Erster Probelauf für den geplanten „Baumberger Marsch“ erfolgreich absolviert
Schritt für Schritt durch die Natur

Laer/Baumberge -

Es ist ein ordentliches Tempo, mit dem die Wanderer unterwegs sind. Durchschnittlich 11,33 Minuten pro Kilometer. Das sagt das Display der Uhr. Es geht durchs Wohngebiet. Über Wirtschaftswege. Durch Wälder. Über einen Teil der „RadBahn“. Schritt für Schritt geht es mitten durch die Natur. Vorbei an der „Kapelle der fünf Wunden“. An Bächen, die leicht vor sich hinplätschern. Über Brücken. Über Stock und über Stein. Dann und wann queren Jogger den Weg.

Dienstag, 21.01.2020, 18:00 Uhr
Rund 150 Wanderer beteiligten sich am ersten Probelauf für den geplanten „Baumberger Marsch“. Start und Ziel war der Sportplatz in Laer. Fotos: Stephanie Sieme
Rund 150 Wanderer beteiligten sich am ersten Probelauf für den geplanten „Baumberger Marsch“. Start und Ziel war der Sportplatz in Laer. Fotos: Stephanie Sieme

„Wo kommen die denn alle her?“, fragt eine Frau im Sportdress. „Wo wollt ihr hin?“, will ein Radfahrer wissen, als er an der langen Menschenschlange vorbei fährt. „In die Richtung“, sagt einer der Wanderer, lacht und zeigt auf die vor ihm marschierenden Frauen und Männer. „Das seh ich“, antwortet der Radfahrer und lacht ebenfalls.

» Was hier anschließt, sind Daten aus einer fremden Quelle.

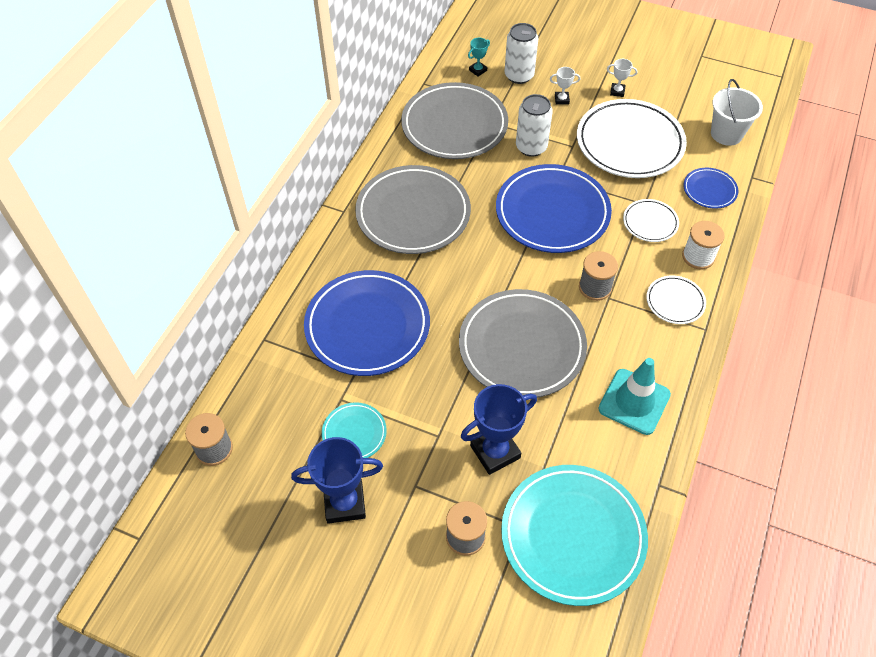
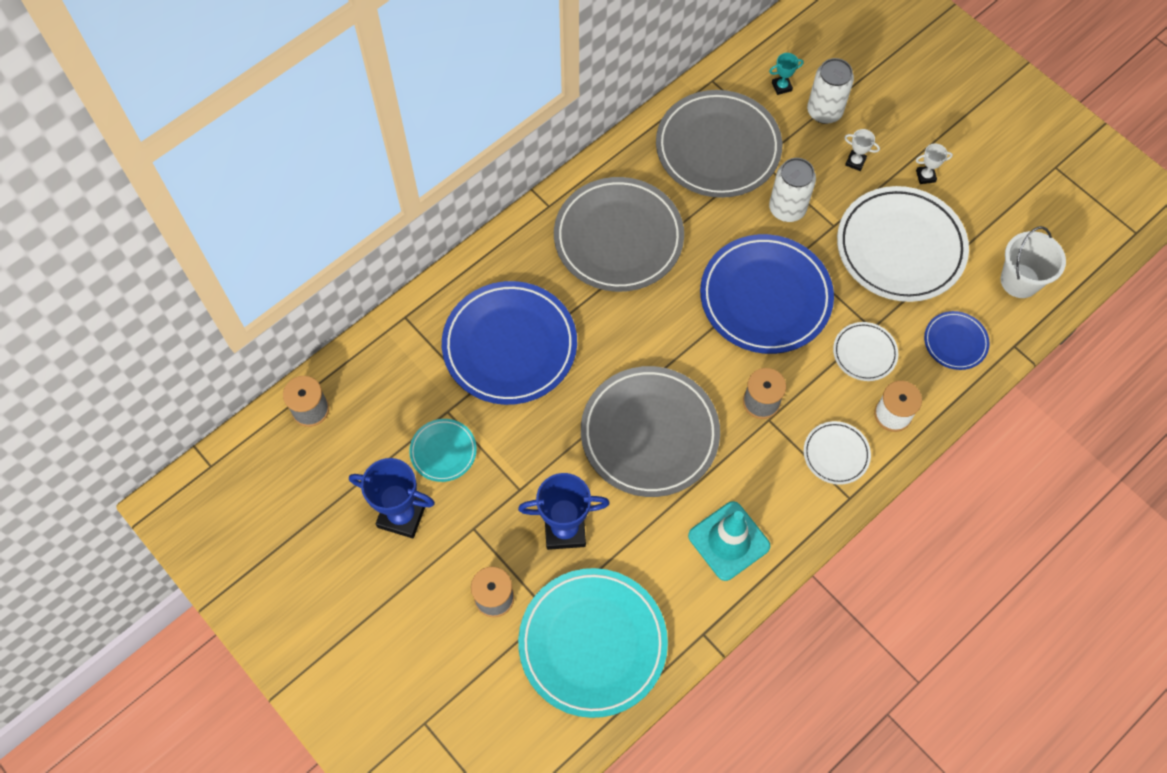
camera: 25 degrees right, 10 degrees up
(617, 91) = (925, 176): white trophy -> white trophy turned 45 degrees counterclockwise

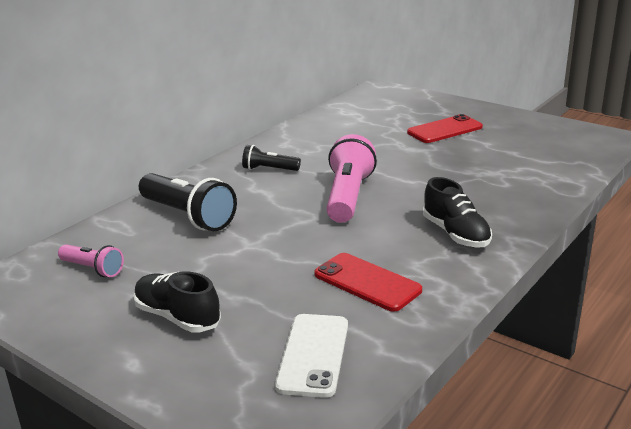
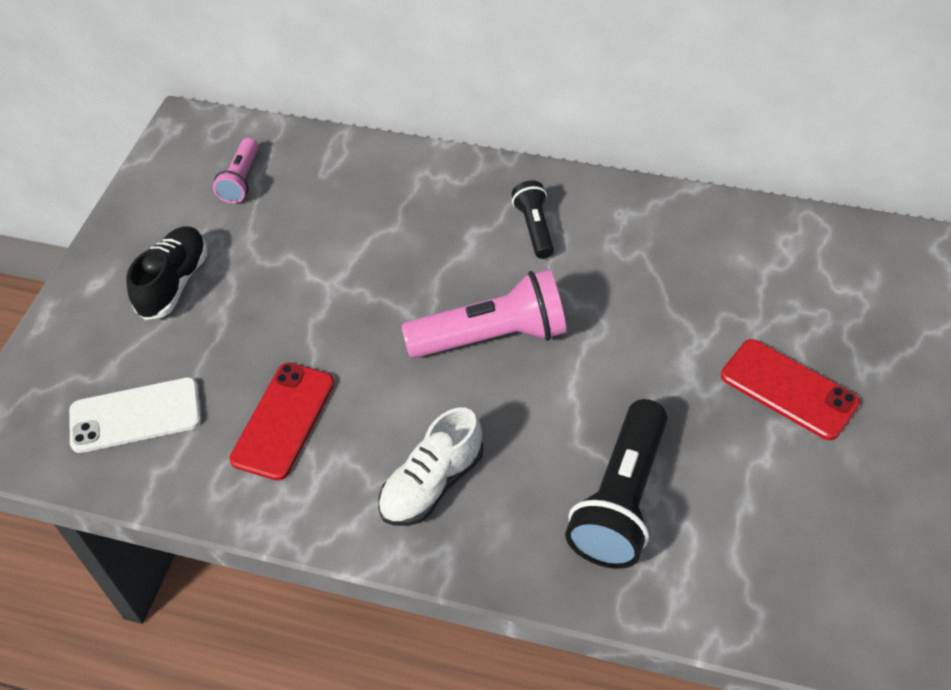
camera: 70 degrees right, 25 degrees up
(188, 216) = (377, 204): black flashlight -> black flashlight (621, 500)
(455, 234) = (432, 484): black shoe -> white shoe

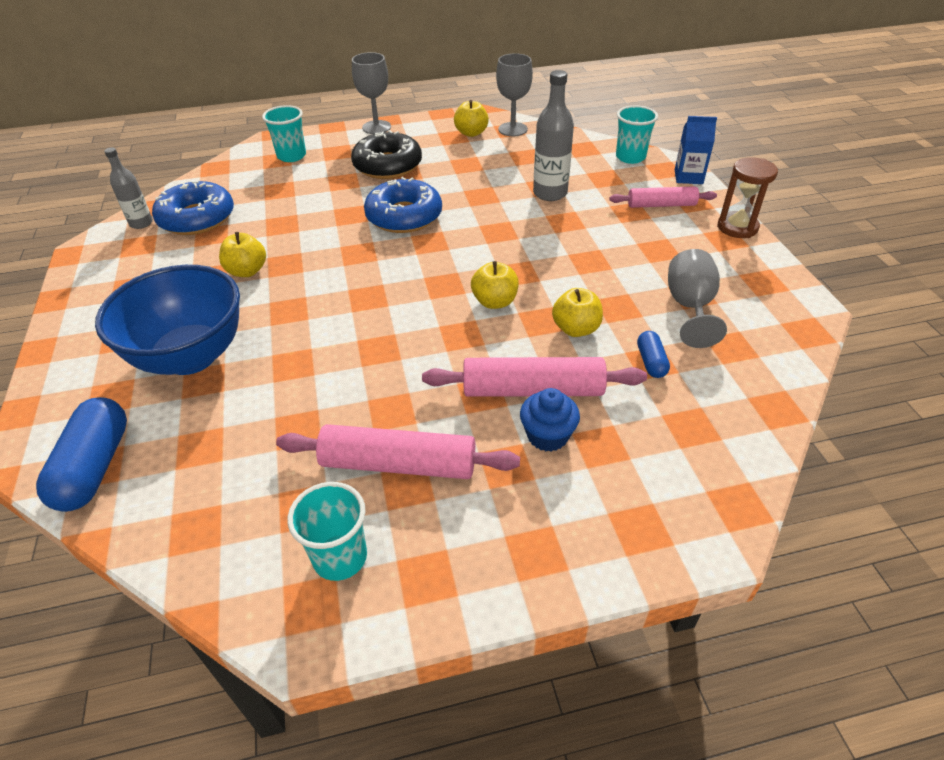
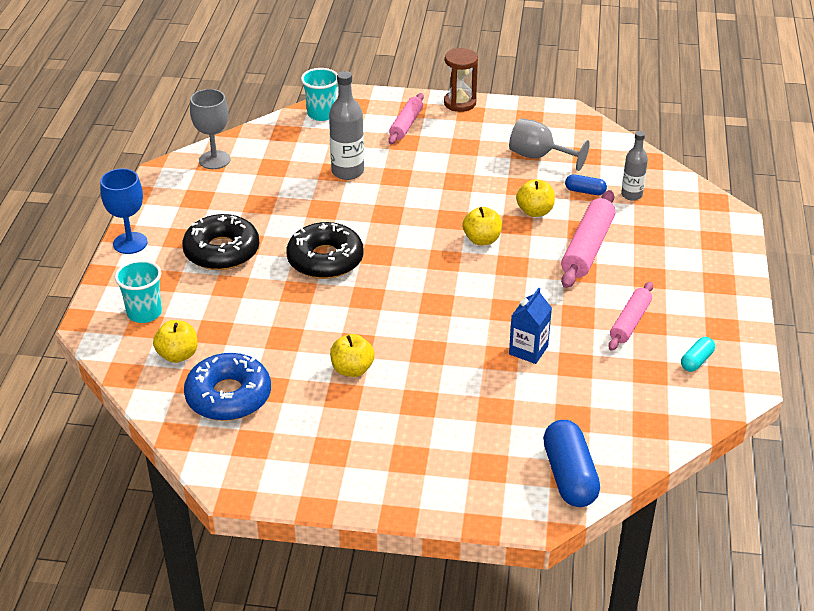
camera: 70 degrees left, 5 degrees down
(94, 467) = (569, 476): blue capsule -> blue capsule turned 60 degrees clockwise
(141, 223) = (208, 439): grey bottle -> grey bottle (631, 195)
(190, 356) = (461, 415): blue bowl -> none
(340, 557) = (696, 361): turquoise cup -> turquoise capsule
(376, 127) = (130, 243): grey goblet -> blue goblet
(398, 464) = (630, 322): pink rolling pin -> pink rolling pin, size x0.65
(404, 216) = (325, 260): blue donut -> black donut
(471, 133) = (200, 186): yellow apple -> yellow apple (178, 355)
(547, 435) = (632, 253): blue cupcake -> none
(688, 177) = (375, 98): blue carton -> blue carton (528, 350)

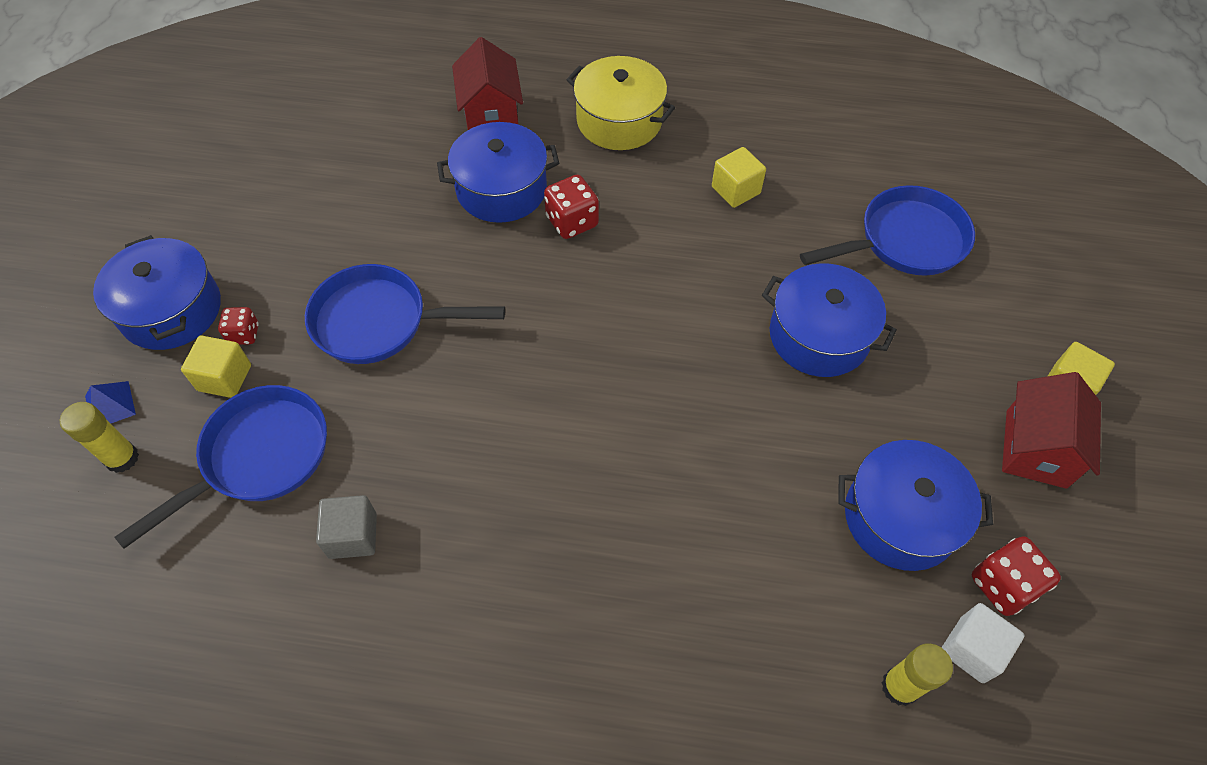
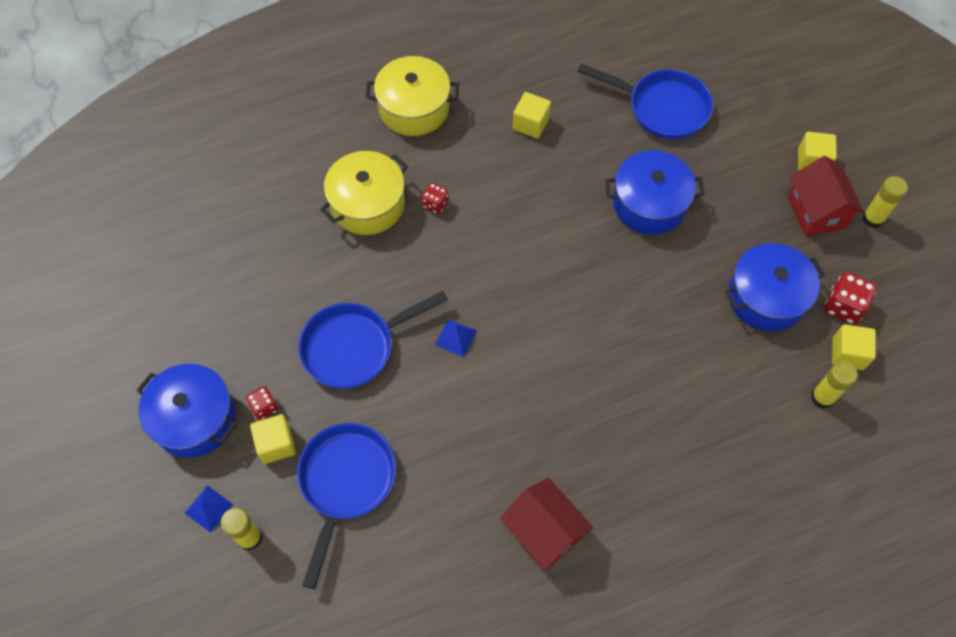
camera: 30 degrees left, 5 degrees up
(353, 535) = (448, 496): grey cube -> none
(491, 113) = (315, 147): red house -> red house (544, 532)
(491, 368) = (456, 337): none -> blue pyramid
(501, 189) = (367, 204): blue pot -> yellow pot
(572, 222) = (435, 204): red dice -> red dice, size x0.63
(905, 241) = (662, 108): blue pan -> blue pan turned 75 degrees clockwise
(972, 649) = (847, 353): white cube -> yellow cube
(1114, 496) = (873, 218): none -> yellow glue stick

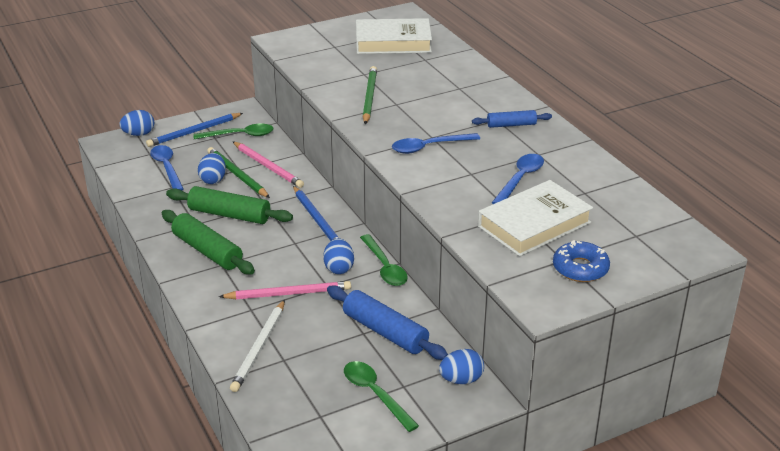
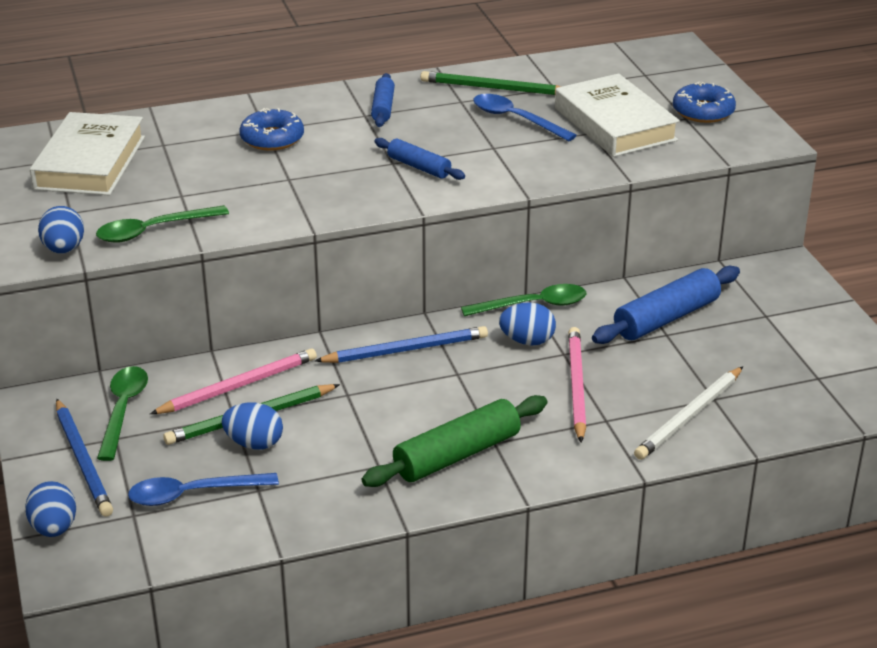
camera: 80 degrees left, 0 degrees up
(229, 215) = (365, 430): green rolling pin -> none
(259, 348) = (689, 416): white pencil -> white pencil turned 105 degrees clockwise
(369, 97) = (258, 197): green pencil -> green pencil (493, 88)
(375, 394) = (780, 335): green spoon -> green spoon (153, 230)
(429, 147) = (419, 167): blue spoon -> blue rolling pin
(447, 92) = (272, 138): none -> blue donut
(461, 380) = (756, 277): blue egg -> blue egg (64, 249)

Rund 150 Wanderer sind unterwegs und nehmen am ersten Probelauf für den geplanten „Baumberger Marsch“ teil. „Mit so viel Resonanz haben wir nicht gerechnet“, sag Bernd Kösters , der zusammen mit Marco Lennertz, René Landvoigt, Matthias Rosenbaum und Dieter Reers zum Organisationsteam der Langstreckenwanderung, die am 6. Juni (Samstag) stattfindet, gehört. 41,27 Kilometer werden unter die Sohle genommen – fast eine Marathon-Strecke.

Beim ersten Probelauf sind es etwas über 15 Kilometer, die angegangen werden. Start und Ziel ist der Sportplatz in Laer. Die Führung übernimmt Kösters. Also immer der neongelben Jacke hinterher.

Einige sind in Gruppen unterwegs, andere als Pärchen oder auch alleine. Sie kommen unter anderem aus Billerbeck, Darup, Nottuln, Coesfeld und verteilt von der ganzen Beerlage. Manch einer hat auch seinen Hund mit dabei. Die Sonne scheint. Die leichte kühle Brise, die einem ab und zu um die Nase weht, tut gut. Erfrischend. Alle sind gut drauf.

Während es strammen Schrittes Richtung Höpingen geht, wird gequatscht. Über Gott und die Welt. Über das passende Trainingsprogramm für den „Baumberger Marsch“. Über Familienfeiern. Über Winterfeste und Sportangebote. Zwei Pausen werden eingelegt. Proviant aus den Rucksäcken rausgeholt und zum Teilen angeboten.

Unter die Wanderer haben sich auch Rita und Astrid Gehrmann gemischt. Verwandt sind die beiden Daruperinnen nicht miteinander, wie der gleiche Nachname vermuten lässt. „Wir sind Freundinnen. Unsere Männer hatten zufällig denselben Nachnamen. Und wir beide kommen sogar gebürtig aus Lette“, erzählt Astrid Gehrmann lächelnd. Beide haben sich für den „Baumberger Marsch“ angemeldet. „Familie und Freunde finden das toll, halten uns aber für verrückt, dass wir das machen“, so Rita Gehrmann und lacht. Es sei ein Ansporn. Beide wandern regelmäßig. Eine Strecke von über 40 Kilometer aber noch nie. „Wenn der Körper nein sagt, dann hören wir auf. Der olympische Gedanke zählt: Mitmachen ist alles“, sagt Astrid Gehrmann. „Der Weg ist das Ziel“, ergänzt Freundin Rita. Der Probelauf habe ihnen schon einmal gut gefallen. Für den nächsten Probelauf am 16. Februar (Sonntag), der um 10 Uhr am Rhodeplatz in Nottuln startet und endet, wollen sie erneut ihre Wanderschuhe schnüren.